No es por casualidad tampoco que la gran mayoría de estas medicinas carecen
de restricciones para su venta mediante fórmula médica, por lo que suelen ser
ubicadas en los supermercados al lado de jabones y perfumes, como si se
tratara de un consumo voluntario por parte de los usuarios. Por supuesto, la
ausencia de efectos colaterales en la mayoría de estas medicinas alternativas –
o naturales–, permite no sólo que su venta sea libre, sino que paradójicamente
muchos las consideren como medicinas de ensayo, nada serias y, por lo
demás, dotadas de un exotismo que no contribuye al posicionamiento de estas
otras medicinas en el esfuerzo por abaratar el costo de la salud, aminorar los
efectos secundarios de los tratamientos convencionales y optimizar su calidad,
de tal suerte que la sociedad civil la asuma como un instrumento científico
totalmente válido en la batalla perenne contra la enfermedad.
Los ejemplos de cómo un mal manejo en la prescripción de fármacos no
contribuye muchas veces al mejoramiento de los pacientes abundan.
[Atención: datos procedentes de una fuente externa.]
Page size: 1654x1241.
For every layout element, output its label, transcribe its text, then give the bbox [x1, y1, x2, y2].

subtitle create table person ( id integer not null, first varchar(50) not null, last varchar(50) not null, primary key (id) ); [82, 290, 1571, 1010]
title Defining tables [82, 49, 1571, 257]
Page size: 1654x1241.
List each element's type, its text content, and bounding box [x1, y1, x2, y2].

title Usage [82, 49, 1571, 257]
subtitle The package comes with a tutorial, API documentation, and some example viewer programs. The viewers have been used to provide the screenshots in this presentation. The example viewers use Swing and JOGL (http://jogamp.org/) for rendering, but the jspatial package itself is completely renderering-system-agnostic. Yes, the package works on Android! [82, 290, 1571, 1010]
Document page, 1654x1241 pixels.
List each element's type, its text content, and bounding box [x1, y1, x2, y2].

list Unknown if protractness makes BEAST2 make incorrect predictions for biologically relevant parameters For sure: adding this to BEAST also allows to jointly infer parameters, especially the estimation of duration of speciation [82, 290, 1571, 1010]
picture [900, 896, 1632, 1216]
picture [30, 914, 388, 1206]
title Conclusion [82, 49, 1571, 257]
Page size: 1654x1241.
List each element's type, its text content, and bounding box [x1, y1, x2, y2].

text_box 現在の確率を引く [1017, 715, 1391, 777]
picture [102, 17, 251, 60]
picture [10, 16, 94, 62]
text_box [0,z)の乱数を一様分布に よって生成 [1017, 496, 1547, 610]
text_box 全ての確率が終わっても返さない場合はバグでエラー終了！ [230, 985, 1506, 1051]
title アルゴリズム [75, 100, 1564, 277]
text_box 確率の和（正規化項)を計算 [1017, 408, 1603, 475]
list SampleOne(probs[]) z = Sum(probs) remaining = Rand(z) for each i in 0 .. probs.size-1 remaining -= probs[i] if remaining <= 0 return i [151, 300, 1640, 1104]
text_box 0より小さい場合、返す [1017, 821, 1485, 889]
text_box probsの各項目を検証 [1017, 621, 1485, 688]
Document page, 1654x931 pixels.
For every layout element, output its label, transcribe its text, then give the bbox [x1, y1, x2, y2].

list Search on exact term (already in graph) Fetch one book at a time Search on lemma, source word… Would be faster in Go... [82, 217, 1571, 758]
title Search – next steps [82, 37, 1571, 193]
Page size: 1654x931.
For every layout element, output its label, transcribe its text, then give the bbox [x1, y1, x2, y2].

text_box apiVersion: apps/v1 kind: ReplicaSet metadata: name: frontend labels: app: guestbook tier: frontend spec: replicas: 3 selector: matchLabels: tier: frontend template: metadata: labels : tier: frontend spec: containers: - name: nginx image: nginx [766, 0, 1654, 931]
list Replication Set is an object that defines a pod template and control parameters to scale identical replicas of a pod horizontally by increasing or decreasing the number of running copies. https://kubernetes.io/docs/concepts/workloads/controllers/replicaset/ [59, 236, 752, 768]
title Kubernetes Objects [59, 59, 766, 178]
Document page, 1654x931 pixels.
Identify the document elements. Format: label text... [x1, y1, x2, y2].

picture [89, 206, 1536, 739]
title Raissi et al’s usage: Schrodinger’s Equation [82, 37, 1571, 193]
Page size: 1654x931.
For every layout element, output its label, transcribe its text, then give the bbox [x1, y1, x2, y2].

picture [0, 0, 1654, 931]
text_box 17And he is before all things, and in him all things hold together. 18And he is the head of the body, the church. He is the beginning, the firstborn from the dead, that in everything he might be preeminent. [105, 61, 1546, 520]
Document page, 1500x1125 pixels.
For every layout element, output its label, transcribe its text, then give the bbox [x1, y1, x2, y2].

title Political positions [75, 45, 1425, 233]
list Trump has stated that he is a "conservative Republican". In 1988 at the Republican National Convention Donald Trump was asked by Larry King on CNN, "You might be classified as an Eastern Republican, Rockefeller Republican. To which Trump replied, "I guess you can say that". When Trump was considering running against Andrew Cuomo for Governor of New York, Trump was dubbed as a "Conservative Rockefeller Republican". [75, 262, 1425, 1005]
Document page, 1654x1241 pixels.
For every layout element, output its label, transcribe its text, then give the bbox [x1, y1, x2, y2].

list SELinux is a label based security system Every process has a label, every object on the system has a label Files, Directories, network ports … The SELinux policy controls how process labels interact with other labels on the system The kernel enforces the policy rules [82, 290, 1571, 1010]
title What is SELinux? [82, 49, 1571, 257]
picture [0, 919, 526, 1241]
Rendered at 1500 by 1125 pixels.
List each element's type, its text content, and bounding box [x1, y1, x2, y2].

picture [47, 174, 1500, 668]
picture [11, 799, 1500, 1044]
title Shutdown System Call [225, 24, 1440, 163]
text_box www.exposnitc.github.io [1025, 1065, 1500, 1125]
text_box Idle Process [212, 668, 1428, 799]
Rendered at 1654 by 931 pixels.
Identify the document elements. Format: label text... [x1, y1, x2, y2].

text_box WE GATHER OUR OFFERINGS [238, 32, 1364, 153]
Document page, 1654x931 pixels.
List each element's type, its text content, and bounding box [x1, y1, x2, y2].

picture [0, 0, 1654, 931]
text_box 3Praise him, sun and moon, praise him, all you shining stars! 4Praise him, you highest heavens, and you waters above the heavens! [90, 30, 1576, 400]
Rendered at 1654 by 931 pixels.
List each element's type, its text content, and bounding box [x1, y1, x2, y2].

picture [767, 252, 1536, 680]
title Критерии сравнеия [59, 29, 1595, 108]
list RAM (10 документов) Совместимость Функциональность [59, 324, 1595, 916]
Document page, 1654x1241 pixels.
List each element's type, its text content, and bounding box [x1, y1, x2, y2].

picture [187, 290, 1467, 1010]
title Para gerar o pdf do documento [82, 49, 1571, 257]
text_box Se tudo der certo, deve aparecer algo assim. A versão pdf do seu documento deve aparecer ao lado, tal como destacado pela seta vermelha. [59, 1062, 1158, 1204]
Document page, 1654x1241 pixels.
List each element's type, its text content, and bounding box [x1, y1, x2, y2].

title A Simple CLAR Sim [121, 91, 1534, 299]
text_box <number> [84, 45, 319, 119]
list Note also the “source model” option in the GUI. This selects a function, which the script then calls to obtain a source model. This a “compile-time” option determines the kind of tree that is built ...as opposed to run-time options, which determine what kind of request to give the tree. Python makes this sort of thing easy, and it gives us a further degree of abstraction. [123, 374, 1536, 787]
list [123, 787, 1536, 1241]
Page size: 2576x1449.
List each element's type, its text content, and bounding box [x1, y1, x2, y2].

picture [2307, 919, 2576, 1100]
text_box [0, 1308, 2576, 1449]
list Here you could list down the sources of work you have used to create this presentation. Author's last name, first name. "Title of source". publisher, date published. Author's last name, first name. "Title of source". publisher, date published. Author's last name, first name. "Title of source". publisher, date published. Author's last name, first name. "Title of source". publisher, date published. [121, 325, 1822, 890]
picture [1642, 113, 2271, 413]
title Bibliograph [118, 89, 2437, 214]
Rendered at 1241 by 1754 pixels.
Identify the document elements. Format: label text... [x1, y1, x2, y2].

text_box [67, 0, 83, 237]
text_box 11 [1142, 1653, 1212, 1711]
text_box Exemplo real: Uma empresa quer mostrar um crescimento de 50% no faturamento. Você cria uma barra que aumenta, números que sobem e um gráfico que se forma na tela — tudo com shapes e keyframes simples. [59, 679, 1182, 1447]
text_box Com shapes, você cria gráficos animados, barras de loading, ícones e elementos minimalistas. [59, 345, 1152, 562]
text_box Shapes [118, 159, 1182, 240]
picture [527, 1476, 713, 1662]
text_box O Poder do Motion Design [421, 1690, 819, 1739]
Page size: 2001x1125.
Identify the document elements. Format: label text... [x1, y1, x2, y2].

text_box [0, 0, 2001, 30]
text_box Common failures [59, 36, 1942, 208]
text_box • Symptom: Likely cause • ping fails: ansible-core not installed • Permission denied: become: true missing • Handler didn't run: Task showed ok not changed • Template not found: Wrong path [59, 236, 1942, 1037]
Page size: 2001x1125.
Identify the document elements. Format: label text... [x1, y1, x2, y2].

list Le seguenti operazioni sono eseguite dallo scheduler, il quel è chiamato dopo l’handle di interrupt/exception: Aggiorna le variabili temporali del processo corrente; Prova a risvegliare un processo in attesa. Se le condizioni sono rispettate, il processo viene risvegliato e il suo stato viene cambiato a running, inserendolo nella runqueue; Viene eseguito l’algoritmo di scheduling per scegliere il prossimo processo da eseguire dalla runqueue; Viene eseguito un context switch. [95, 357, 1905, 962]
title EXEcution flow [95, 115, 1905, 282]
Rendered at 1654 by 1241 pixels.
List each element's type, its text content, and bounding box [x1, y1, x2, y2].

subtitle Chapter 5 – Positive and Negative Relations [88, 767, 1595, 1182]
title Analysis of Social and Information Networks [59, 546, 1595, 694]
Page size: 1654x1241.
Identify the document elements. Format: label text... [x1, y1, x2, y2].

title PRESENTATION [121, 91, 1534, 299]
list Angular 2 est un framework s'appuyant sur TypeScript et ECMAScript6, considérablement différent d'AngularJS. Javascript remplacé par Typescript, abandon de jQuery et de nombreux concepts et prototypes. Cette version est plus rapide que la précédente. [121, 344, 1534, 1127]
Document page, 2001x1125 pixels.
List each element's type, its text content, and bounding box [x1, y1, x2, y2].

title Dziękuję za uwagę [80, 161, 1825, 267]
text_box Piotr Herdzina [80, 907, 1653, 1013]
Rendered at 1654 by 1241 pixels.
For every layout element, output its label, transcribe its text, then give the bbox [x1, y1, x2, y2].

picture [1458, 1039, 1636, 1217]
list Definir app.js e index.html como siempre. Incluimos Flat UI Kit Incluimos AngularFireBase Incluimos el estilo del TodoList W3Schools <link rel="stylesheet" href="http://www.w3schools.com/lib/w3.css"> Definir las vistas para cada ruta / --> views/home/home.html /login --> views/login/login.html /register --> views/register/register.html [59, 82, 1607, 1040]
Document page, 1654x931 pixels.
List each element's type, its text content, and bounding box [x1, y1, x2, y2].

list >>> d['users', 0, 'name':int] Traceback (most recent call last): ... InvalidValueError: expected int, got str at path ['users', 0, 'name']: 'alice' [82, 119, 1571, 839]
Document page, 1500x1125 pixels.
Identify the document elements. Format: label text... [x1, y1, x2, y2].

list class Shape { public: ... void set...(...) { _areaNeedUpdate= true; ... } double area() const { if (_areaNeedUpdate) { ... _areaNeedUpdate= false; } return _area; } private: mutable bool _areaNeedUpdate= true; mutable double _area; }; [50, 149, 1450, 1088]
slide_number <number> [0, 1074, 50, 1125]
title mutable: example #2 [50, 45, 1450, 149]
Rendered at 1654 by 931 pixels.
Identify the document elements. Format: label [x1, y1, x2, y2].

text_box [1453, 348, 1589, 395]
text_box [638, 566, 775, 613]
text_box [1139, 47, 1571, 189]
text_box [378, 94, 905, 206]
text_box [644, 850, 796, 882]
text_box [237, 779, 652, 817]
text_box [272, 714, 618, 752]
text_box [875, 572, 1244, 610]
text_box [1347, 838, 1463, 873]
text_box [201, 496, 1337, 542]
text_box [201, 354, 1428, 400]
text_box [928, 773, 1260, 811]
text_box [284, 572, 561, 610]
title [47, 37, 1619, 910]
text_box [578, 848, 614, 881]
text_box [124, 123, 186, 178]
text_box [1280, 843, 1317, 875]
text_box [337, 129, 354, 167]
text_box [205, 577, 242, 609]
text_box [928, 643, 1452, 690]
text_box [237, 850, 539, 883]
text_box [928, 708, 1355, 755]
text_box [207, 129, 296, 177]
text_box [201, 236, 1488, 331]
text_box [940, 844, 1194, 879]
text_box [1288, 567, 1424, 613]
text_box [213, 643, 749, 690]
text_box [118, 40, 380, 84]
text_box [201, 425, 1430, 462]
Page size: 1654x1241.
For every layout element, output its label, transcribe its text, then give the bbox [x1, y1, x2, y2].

El caso
de la psiquiatría es muy ilustrativo de esta problemática, en especial por el
abuso que muchos profesionales de esta área de la medicina hacen de la
prescripción de antidepresivos, quienes privilegian esta opción por encima de lo
mucho que complementaria, alternativa y/o sucedáneamente podría lograrse
con la psicoterapia, una posibilidad que los psiquiatras cada vez más parecen
desestimar en beneficio de lo que consideran como un exclusivo déficit de
serotonina en el cerebro de su paciente. A propósito, las críticas a este abuso
de fármacos en el tratamiento de las enfermedades mentales provienen de
meta-estudios hechos por varios centros de investigación estadounidenses a
mediados de la década que termina.
Al respecto, no creo exagerar al afirmar que la indiscriminada prescripción de
fármacos en el tratamiento de este tipo de enfermedades es casi una versión
moderna de los electrochoques aplicados a los enfermos mentales desde
finales del siglo XIX.
También en el campo de la medicina preventiva, reducida en los últimos años a
masivas campañas de vacunación, es decir, asumida nada más como sinónimo
de inmunización química, observamos con elocuencia la capacidad de “lobby”
que tienen los laboratorios en el mundo para proveer de miles de dosis a los
sistemas estatales de salud.
No obstante, cuando fracasan los esfuerzos comerciales de la industria
farmacéutica por vender a los estados sus existencias de vacunas,
presionando su incorporación en los planes de salud, la estrategia consiste
entonces en promocionarlas mediante eficaces y astutas campañas
publicitarias, en las que los laboratorios, más que buscando la prevención de
enfermedades, venden infundadas necesidades a la población, que en el caso
de los sectores más vulnerables se traduce en angustia por la falta de recursos
que le permitan adquirir tales vacunas.